Следующий сеанс семейного общения состоялся с Бебой на кухне. Не успел я войти, как она, обтерев руки о передник, влепила мне два поцелуя, чего обычно не осмеливается делать в присутствии маменьки. Она как раз собиралась делать пирожки из теста, которое стояло у нее на галерее.
– Чего ждешь, поди поговори с отцом. Ступай, ступай, дай мне заняться пирожками, а то мать будет сердиться. Она теперь от сырой рыбы да от травы морской нос воротит: «слюни», говорит… Сам посуди, кому охота есть слюни, когда есть пирожки? А без девчушки этой у меня на все рук не хватает…
Сполоснувшись, я стал помогать ей лепить маленькие округлые лепешки с начинкой из бешамеля и крошеной трески. Мне и в голову не приходило, что, возможно, я в последний раз в жизни леплю пирожки вместе с Бебой. Полазав по холодильнику, она вытащила оттуда несколько маленьких глиняных плошек с водорослями. Среди них я узнал те, что подавались к омару на ужине с семейством Бласко.
– Боже, ну и пакость. У меня в деревне даже свиньям такого свинства не давали. Нет, ты скажи, почему она не может есть, как все?… Слушай, а этим малым на лестнице надо чего готовить?
Она подразумевала стороживших у двери громил.
– Не бери в голову, у них работа сменная.
– А если они за свой перерыв поужинать не успеют?
– Брось ты, Беба, мы с отцом ими займемся.
И тут вдруг – не знаю, что на нее нашло, – она вдруг заохала и запричитала:
– Пресвятая Богородица, что за дом! Думаешь, в мои-то годы, когда уже на покой тянет… а тебя тут еще в наложницы возьмут.
– Успокойся, Беба.
– Наложницы мы… Спасибо еще, что паренек, что снаружи стоит, здоровый еще такой, красавчик, святой воды мне принес…
– Потерпи немножко, всего-то пару дней осталось.
Но мои минималистские увертки не убедили Бебу. Она поджала губы и, раскладывая водоросли кучками по круглому блюду, отрицательно помотала головой.
– Нет.
– Что «нет»?…
– Ой, кошки у меня на душе скребут. И такая тоска, бывает, накатит… Посуди сам, брат твой уже неделю как не приходит… не звонит… ни сном ни духом… как сквозь землю провалился. Говорю тебе, случилось с ним что…
И пошли слезы. На сей раз она даже не пыталась говорить, сжала губы в нитку и сделала вид, что старательно раскладывает кучки травы по блюду, пока по щекам у нее не покатились крупные, как горох, слезы. Я оставил пирожки, стряхнул с ладоней тесто и крепко обнял Бебу. Она не вырывалась, только продолжала тереть кулаком глаза, но уж слишком у нее накипело, и она разрыдалась в три ручья.
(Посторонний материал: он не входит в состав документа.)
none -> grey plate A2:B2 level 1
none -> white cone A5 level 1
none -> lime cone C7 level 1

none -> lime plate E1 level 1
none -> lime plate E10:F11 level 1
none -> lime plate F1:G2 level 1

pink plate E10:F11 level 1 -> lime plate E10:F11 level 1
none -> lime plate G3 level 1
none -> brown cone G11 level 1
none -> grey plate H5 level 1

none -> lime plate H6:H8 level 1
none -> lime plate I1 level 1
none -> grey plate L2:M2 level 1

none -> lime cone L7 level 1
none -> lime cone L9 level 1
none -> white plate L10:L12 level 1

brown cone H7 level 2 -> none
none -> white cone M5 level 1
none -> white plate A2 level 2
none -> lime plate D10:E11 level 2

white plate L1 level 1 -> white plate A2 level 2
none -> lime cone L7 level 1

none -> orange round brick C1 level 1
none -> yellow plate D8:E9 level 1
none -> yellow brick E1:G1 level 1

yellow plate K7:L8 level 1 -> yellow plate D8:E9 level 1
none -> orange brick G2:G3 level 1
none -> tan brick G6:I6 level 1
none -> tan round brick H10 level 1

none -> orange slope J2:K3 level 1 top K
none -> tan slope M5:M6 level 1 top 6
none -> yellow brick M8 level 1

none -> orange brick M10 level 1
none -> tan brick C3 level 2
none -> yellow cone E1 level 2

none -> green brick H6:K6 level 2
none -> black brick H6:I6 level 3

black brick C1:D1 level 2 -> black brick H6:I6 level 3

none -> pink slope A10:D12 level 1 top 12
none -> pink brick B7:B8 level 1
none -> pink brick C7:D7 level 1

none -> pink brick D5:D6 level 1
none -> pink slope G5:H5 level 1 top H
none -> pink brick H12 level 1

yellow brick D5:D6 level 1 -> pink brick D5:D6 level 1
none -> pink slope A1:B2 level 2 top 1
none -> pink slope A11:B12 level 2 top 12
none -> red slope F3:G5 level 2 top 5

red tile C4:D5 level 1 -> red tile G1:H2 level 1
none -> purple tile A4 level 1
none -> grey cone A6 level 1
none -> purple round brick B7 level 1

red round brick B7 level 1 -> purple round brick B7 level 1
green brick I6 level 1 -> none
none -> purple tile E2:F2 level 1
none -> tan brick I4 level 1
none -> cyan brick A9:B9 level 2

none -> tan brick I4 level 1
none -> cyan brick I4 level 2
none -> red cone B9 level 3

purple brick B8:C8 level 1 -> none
– Слушай, не плачь, будь умницей. Неужели не понимаешь – случись с ним что-нибудь, ты бы уже давно знала. И потом: что могло случиться с Себастьяном со всеми этими его дзюдо и тэквондо… Да если на него кто косо посмотрит, он его в порошок сотрет.
Все без толку. Мало того что она насквозь вымочила мне грудь рубашки, – по-настоящему Бебе сейчас нужно было внятное и утешительное объяснение того, где находится The First. И поскольку объяснение это Бебе сейчас было нужней всего, я ей его предоставил. К счастью, моя находчивость, не всегда блестящая, обычно в критических ситуациях меня не подводит.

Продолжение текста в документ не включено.